Chyortovo koleso (1926) & Shinel (1926)
Mit Filmen wie "Novyy Vavilon" (1929), "Odna" (1931) oder "Yunost Maksima" (1935) gehört das Gespann Grigoriy Kozintsev und Leonid Trauberg zu den renommierteren Filmschaffenden im frühen sowjetischen Film – wenngleich ihre Namen nicht den Klang haben, der Eisenstein, Pudovkin oder Vertov zukommt. Doch wer sich für das frühe sowjetische Kino interessiert, kommt um das Regieduo nicht herum: Bevor sie einander kennenlernten, war Kozintsev noch als Gründer eines Puppentheaters und als Theatermaler und Maler aktiv. Erst während der Gründung eines Zusammenschlusses von Theaterschaffenden, der FEKS, im Dezember 1921 lernte er Trauberg kennen, der von der Literatur und dem Theater angetan war. Ab 1924 versuchten sich beide, die gemeinsam die Gebiete von Literatur, Theater und Malerei abdeckten, gemeinsam an der jungen Kinematografie, die sich gerade in den zehn Jahren zuvor als ernstzunehmende Kunstform herauszubilden begonnen hatte.

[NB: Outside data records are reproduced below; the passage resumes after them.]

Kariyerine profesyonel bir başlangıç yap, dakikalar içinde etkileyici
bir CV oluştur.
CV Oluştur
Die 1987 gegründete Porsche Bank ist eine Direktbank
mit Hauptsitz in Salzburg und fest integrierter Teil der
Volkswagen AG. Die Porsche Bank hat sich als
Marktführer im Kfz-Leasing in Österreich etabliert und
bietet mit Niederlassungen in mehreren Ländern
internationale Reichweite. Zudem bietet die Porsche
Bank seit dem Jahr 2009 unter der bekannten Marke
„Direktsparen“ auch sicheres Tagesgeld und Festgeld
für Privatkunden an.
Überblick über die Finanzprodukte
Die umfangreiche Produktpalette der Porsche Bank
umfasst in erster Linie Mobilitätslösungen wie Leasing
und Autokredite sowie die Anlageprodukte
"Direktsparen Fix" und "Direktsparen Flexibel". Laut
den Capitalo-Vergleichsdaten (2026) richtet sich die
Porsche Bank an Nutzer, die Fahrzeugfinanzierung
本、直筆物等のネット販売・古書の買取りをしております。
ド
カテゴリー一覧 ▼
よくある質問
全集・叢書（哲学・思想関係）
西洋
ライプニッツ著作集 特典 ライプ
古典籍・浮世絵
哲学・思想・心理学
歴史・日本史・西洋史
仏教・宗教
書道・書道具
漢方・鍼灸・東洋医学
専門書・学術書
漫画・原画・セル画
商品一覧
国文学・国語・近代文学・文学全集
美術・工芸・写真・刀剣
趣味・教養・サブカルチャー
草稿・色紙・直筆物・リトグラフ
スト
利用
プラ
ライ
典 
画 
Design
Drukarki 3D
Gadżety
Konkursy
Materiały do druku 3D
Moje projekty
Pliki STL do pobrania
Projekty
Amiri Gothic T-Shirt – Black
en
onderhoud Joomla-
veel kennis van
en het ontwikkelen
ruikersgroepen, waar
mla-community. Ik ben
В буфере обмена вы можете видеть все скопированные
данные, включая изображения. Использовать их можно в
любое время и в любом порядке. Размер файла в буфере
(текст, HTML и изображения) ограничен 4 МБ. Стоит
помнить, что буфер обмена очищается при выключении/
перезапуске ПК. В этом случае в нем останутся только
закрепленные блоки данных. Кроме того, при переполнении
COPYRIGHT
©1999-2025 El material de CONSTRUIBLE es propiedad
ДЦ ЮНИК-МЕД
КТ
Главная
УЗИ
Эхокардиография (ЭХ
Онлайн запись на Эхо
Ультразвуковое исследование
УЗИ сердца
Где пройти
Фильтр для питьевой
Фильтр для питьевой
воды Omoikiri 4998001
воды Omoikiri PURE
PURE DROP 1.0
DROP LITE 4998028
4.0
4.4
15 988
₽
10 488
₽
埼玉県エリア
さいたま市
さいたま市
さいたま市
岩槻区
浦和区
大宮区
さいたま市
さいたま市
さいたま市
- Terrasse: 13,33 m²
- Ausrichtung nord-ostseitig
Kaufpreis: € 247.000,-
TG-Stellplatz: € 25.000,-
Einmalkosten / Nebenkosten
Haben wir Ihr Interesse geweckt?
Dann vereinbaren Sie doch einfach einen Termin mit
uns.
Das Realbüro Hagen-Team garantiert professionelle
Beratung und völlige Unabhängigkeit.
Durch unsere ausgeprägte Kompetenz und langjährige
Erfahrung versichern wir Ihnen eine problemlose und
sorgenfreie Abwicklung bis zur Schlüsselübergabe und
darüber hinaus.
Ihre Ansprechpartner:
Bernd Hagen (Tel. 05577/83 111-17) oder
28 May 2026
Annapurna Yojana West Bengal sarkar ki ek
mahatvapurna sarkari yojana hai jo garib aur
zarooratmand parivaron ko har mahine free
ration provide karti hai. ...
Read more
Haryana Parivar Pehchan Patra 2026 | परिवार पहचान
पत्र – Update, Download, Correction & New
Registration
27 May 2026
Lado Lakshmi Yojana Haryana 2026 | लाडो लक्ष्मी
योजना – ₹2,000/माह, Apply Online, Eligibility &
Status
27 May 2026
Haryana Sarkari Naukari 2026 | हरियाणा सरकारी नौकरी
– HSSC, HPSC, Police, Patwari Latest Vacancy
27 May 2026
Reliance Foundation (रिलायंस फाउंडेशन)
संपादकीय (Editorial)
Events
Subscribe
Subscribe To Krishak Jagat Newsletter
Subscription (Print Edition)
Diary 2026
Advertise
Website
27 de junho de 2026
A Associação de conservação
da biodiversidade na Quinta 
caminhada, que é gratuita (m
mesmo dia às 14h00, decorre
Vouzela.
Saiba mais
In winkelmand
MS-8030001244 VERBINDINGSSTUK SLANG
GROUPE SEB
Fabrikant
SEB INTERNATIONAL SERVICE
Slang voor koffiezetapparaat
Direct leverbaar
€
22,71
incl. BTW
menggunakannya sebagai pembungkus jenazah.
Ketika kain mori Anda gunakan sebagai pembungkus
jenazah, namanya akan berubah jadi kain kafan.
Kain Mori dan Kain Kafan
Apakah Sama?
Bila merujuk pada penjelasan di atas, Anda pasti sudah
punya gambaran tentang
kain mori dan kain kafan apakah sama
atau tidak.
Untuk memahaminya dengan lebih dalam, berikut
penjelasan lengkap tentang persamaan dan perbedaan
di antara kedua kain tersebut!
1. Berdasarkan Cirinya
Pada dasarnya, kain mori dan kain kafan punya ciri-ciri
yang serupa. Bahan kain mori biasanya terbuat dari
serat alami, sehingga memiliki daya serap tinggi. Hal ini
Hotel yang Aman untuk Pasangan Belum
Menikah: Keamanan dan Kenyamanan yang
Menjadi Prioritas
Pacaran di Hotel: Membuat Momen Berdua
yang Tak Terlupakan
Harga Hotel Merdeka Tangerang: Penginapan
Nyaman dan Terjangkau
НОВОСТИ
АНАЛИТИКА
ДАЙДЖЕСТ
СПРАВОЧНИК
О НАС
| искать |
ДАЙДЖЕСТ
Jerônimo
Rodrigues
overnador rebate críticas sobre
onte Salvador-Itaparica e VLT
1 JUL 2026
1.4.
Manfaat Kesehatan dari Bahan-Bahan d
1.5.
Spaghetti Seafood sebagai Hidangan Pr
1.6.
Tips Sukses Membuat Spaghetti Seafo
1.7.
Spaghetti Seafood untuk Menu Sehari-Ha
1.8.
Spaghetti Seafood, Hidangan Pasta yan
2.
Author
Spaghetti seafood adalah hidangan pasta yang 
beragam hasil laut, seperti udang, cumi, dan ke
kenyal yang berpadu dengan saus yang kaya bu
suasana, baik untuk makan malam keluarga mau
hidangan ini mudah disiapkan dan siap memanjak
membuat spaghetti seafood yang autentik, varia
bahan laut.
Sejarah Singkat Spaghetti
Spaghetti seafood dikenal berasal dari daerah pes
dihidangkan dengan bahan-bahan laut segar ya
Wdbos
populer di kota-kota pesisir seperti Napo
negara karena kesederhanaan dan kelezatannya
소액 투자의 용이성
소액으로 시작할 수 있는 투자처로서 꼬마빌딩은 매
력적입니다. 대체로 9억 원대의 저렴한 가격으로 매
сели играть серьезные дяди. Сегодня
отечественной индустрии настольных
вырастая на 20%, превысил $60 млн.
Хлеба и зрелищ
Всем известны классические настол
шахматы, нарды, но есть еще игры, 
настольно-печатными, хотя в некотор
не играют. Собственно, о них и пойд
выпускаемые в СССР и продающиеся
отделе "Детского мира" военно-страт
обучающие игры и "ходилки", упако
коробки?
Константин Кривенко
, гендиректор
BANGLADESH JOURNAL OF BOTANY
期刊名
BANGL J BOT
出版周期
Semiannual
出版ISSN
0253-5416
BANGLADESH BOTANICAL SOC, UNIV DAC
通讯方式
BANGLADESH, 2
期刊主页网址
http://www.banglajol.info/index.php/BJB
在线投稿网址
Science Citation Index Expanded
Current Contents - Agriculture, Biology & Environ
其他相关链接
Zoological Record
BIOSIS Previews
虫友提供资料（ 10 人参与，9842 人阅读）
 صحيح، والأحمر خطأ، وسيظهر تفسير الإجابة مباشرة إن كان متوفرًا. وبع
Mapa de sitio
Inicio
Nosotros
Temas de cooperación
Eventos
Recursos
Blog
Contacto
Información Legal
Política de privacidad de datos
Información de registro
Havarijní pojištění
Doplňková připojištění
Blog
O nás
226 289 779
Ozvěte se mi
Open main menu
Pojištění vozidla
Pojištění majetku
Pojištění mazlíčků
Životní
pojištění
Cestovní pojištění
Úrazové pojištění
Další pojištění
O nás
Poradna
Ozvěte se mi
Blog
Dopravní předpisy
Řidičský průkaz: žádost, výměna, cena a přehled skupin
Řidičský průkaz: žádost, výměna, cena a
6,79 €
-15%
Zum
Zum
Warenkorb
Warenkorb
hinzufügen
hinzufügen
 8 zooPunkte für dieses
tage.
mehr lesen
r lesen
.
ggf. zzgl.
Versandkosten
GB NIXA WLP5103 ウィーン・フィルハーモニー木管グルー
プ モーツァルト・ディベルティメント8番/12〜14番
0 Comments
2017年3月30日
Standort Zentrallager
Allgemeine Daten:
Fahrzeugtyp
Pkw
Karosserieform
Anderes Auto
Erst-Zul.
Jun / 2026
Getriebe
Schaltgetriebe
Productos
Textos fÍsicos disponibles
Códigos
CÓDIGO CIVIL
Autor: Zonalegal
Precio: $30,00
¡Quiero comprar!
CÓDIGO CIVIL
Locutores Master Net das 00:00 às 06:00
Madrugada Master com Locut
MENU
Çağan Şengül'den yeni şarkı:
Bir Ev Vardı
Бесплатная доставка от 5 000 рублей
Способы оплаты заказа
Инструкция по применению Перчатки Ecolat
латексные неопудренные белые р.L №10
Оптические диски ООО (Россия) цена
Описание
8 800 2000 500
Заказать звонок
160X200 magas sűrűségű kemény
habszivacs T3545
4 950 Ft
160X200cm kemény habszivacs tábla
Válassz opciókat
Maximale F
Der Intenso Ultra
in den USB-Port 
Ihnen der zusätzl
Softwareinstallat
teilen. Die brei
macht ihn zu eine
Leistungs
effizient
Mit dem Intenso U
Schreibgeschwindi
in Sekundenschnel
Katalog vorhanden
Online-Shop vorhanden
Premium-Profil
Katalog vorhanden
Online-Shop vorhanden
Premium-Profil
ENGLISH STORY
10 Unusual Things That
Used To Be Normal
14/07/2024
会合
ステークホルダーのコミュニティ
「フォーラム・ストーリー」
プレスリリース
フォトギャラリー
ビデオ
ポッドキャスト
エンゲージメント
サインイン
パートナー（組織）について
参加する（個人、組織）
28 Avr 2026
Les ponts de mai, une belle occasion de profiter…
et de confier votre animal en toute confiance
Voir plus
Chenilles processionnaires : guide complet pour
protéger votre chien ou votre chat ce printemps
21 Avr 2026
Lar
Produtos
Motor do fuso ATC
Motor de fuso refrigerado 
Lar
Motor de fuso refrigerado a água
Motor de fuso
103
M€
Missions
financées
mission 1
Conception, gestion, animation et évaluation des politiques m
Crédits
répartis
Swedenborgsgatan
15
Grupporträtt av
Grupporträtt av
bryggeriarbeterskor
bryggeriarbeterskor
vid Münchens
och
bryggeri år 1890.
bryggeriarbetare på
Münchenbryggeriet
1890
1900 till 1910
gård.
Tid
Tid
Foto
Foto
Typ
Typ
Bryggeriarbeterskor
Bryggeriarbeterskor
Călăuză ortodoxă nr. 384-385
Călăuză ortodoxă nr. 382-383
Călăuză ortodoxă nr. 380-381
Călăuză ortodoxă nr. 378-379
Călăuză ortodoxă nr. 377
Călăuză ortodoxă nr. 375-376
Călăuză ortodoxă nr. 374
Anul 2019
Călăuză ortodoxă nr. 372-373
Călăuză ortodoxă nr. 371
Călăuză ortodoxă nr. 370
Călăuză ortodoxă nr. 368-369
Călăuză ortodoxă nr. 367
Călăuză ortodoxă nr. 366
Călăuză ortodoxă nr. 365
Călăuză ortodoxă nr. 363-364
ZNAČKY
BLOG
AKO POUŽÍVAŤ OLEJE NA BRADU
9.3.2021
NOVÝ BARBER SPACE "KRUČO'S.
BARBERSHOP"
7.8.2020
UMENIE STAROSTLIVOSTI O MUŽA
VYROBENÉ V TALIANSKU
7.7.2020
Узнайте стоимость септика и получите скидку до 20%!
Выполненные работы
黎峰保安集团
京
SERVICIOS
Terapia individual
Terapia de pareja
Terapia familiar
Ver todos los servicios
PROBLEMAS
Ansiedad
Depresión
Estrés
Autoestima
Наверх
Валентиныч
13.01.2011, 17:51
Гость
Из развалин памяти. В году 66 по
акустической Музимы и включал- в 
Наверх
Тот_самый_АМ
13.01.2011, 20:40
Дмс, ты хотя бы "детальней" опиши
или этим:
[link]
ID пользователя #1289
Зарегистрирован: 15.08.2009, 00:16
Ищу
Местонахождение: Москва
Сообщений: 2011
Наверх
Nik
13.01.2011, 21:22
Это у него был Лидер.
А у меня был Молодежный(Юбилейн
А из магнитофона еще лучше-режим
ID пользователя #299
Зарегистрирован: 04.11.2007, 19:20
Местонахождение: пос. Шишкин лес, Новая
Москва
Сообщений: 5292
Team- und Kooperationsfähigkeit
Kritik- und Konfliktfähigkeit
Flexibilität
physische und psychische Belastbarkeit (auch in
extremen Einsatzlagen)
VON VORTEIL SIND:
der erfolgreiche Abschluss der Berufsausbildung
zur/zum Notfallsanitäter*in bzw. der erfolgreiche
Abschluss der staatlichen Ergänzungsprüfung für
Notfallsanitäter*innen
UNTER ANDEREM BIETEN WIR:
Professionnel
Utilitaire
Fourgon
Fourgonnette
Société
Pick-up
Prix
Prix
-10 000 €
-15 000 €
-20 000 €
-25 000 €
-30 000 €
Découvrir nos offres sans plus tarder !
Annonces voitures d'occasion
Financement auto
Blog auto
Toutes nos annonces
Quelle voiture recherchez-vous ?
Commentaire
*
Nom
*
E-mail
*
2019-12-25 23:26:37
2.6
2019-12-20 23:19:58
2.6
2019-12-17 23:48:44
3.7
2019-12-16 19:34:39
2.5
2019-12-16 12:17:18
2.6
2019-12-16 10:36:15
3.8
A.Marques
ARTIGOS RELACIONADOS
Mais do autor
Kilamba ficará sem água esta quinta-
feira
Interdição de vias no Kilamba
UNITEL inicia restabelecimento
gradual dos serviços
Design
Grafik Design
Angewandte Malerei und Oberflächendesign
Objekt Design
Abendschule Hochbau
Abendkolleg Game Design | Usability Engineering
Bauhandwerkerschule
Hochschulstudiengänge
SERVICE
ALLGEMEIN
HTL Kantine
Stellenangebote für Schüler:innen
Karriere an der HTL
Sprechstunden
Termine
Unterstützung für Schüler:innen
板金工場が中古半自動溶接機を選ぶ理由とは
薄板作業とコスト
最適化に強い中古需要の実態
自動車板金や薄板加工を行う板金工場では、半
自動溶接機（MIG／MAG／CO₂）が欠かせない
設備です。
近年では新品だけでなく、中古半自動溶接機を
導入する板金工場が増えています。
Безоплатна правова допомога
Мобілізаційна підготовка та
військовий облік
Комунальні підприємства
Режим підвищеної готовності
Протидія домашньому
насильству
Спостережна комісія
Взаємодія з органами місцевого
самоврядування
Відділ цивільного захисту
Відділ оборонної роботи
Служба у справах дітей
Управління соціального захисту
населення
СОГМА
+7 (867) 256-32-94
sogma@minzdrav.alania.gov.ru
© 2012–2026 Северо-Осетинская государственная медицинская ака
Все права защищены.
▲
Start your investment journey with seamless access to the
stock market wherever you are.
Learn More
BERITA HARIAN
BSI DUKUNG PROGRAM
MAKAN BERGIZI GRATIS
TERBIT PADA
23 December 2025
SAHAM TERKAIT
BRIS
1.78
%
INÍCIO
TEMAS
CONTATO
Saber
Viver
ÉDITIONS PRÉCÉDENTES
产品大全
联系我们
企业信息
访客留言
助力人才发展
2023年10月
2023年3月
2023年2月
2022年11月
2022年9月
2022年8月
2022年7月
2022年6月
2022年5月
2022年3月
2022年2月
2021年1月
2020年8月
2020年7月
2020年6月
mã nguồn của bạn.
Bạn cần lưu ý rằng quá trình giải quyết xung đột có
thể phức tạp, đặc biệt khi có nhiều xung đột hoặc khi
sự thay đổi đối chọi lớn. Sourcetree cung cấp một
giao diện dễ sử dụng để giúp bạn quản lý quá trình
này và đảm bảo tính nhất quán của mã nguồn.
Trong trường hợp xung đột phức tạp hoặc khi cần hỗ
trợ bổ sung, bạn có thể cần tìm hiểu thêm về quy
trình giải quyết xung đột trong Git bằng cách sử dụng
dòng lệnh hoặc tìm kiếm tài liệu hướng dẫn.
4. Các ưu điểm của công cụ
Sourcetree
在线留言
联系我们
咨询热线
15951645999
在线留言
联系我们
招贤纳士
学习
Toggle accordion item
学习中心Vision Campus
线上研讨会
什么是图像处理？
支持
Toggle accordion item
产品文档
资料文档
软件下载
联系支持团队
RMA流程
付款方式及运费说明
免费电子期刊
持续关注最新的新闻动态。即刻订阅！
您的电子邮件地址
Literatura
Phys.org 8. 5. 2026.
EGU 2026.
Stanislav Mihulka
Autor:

Ihre ersten Arbeiten gelten jedoch mittlerweile als verschollen. Die frühesten erhaltenen Werke von Kozintsev und Trauberg sind der kurze, am 16. März 1926 uraufgeführte "Chyortovo koleso" und die Gogol-Verfilmung "Shinel", die am 10. Mai 1926 erstmals zu sehen war. Letztere geht auf ein Drehbuch des angesehenen Literaturwissenschaftlers und Autors Yuri Tynyanov zurück, der gerade erst eine Anstellung als Drehbuchautor erhalten hatte und für sein erstes Projekt die Bedingung aufstellte, dass sein Buch von Kulturschaffenden aus dem Umfeld der FEKS verfilmt werden solle. Ein Blick auf "Chyortovo koleso", dessen Handlung über einen Matrosen, den bei Landgang und im Varieté-Milieu ein Mädchen von seinem Pfad abzulenken droht, nicht ganz mustergültig entfaltet anmutet, mag dieses Ansinnen neben dem Status der FEKS selbst erklären: denn bestechende formale Qualitäten sind dem schwindelerregend gefilmten und montierten halblangen Streifen keinesfalls abzusprechen. Mit kontrastreichen Bildern, die an den expressionistischen deutschen Stummfilm gemahnen, pointierten Einstellungen, bizarren Szenerien und einer geradezu formvollendeten Montage kommt dann zudem diese so satirische wie phantastische Gogol-Verfilmung, die recht frei auch anderen Erzählungen des Autors einbindet, daher und lässt die Geschichte von Bedeutungsgewinn und -verlust spannend zwischen grotesken Zügen und großer Tragik pendeln.